Virtually ignored on election night was that Virginians also elected their first African American and first female, Winsome Sears, to the office of Lieutenant Governor.  Sears, an immigrant from Jamaica, will serve alongside Virginia’s newly elected Republican Attorney General Jason Miyares, the first Hispanic and Cuban American to hold that post.  

There were other elections of national significance across the country.  In Minnesota, a referendum to replace Minneapolis’ police department with a “Department of Public Safety” failed by a double digit spread.  Law and order was also on the ballot in Seattle, where the city elected Republican City Attorney Ann Davison over a police abolitionist candidate by 18 points.  Davison is the first Republican elected citywide in Seattle since the 1980’s.

Election results are a lot like political Rorschach tests.  Commentators, columnists, and voters alike can often see in them whatever they want. 

The first argument on these results among the chattering class is whether these results are a national referendum on President Biden and Congressional Democrats.  Vox, hardly a right leaning news outlet, sums up the situation with the headline “Biden’s approval rating is very bad”.  It notes that Biden is looked upon more unfavorably than either Bill Clinton or Barak Obama just before their “disastrous” midterm elections.

Others are arguing that these results are very local.  Virginia’s elections seemed to focus and turn on education issues.  Frustrated parents who have had to deal with constant closing and reopening of schools have also been told, quite directly by McAuliffe, that they have no say in what their children are taught. 
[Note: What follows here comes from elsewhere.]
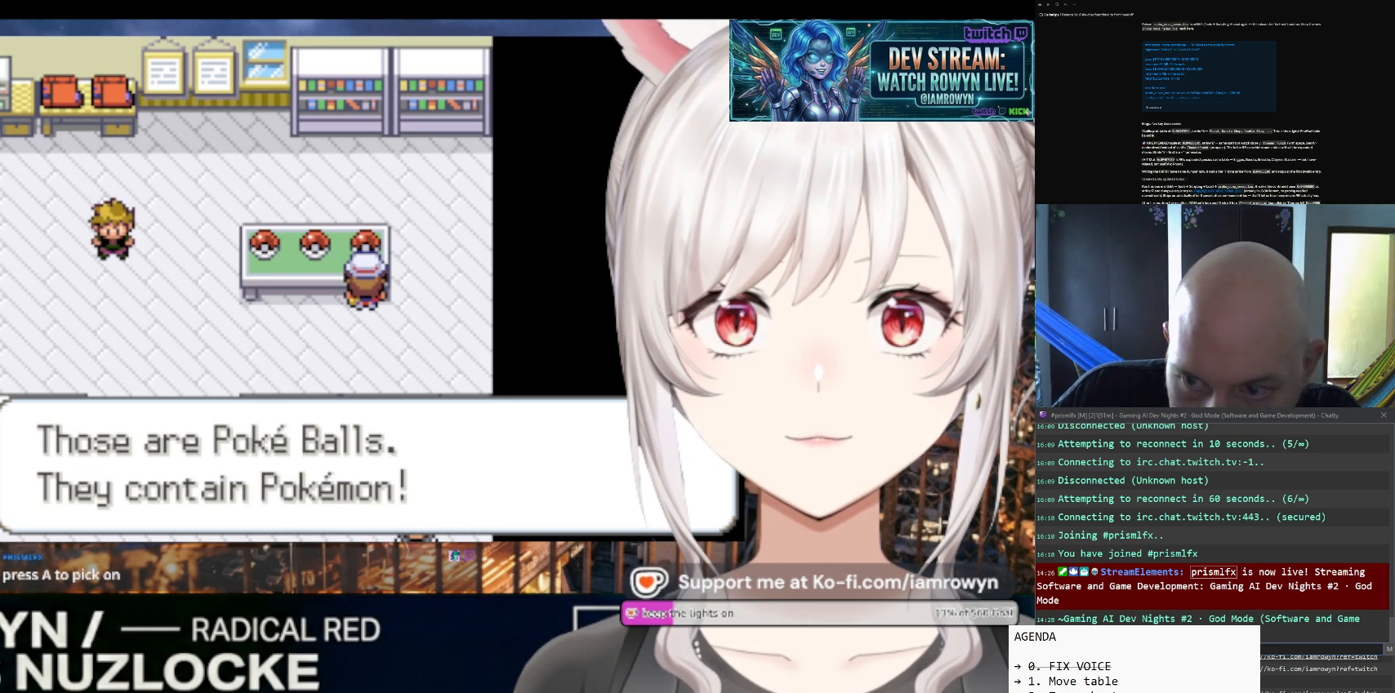
{"buttons": ["A"], "events": []}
In retrospect, weaponizing the Department of Justice against parents complaining to school boards was probably a bad idea.  Just over a year ago, public protest and dissent was celebrated as “good trouble”.  But that was one federal election and several eternities ago.

Likewise, “Defund the Police” was immediately accepted as an urgent need by national media a little over a year ago Then, Democrats started seeing polling on the issue and began the even more amazing line “Defund the Police doesn’t mean defund the police”. 
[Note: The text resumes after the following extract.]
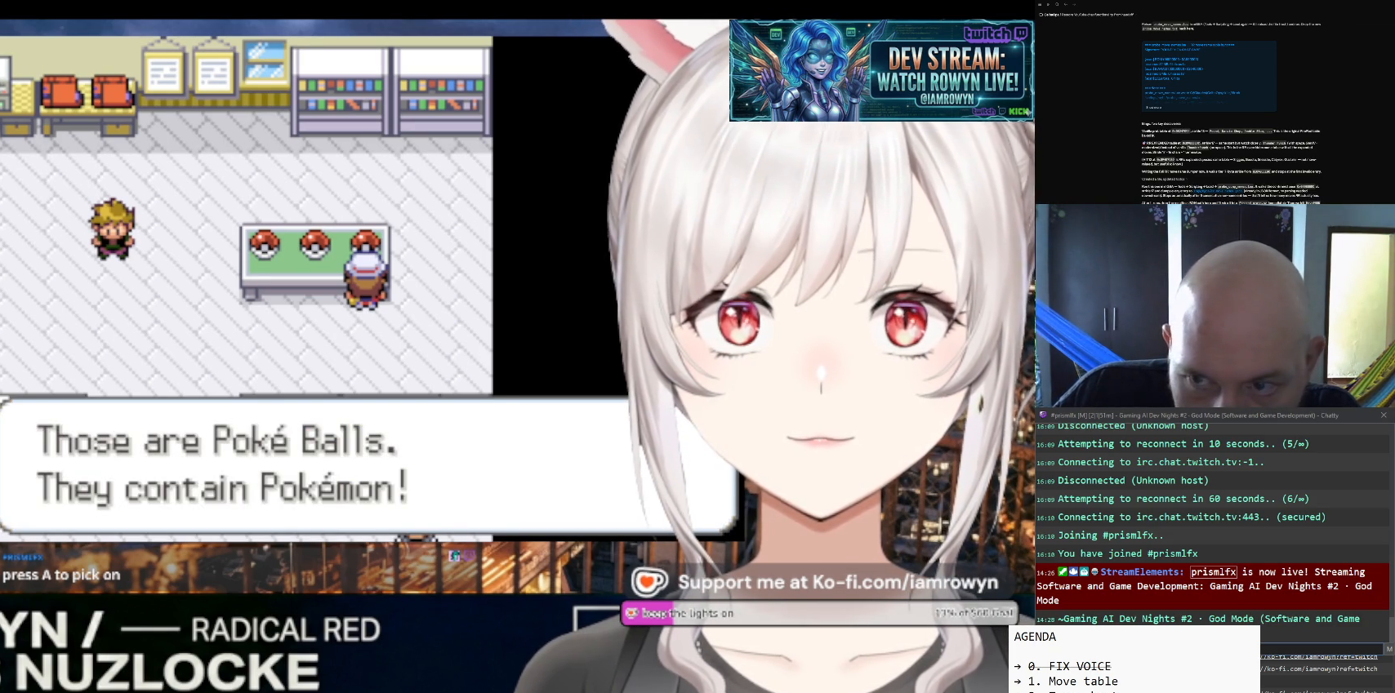
{"buttons": ["A"], "events": []}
A few eternities later, major cities are seeing crime rates skyrocket while their police departments are critically understaffed.  The only polls that count are the ones on election day, and the results in Minneapolis and Seattle demonstrate a growing disconnect between woke newsrooms and everyday voters.

Those same newsrooms, nationally and here in Georgia, waged an aggressive campaign against Georgia’s new voting laws that codified many measures hastily adopted during the pandemic to make casting a ballot easier into law.  The campaign cost the state an opportunity to host the All Star Game, among other notable economic opportunities.

On Tuesday night, as the Braves were receiving the World Series trophy from MLB Commissioner Rob Manfred, I was being directed to a tweet from Stacey Abrams’ New Georgia Project.  It noted that early voting in the City of Atlanta was 150% of the totals four years ago.  If Georgia’s legislators wrote a law trying to suppress votes, it appears they were really, really bad at it. 

Republicans have likely experienced a bit of schadenfreude this week, and have a lot to look forward to going into the 2022 midterm elections.  In between now and then, Georgia Republicans will have to navigate the redrawing of district maps, a growing intra-party civil war between former President Trump and many statewide elected officials, and whatever new “narratives” the journalist class decides to use to paper over “defund the police” and “keep parents out of education”.

It’s fine to accept the victories and gains of Tuesday’s elections.  Best, however, to pace yourselves.  There are several more eternities between now and next year.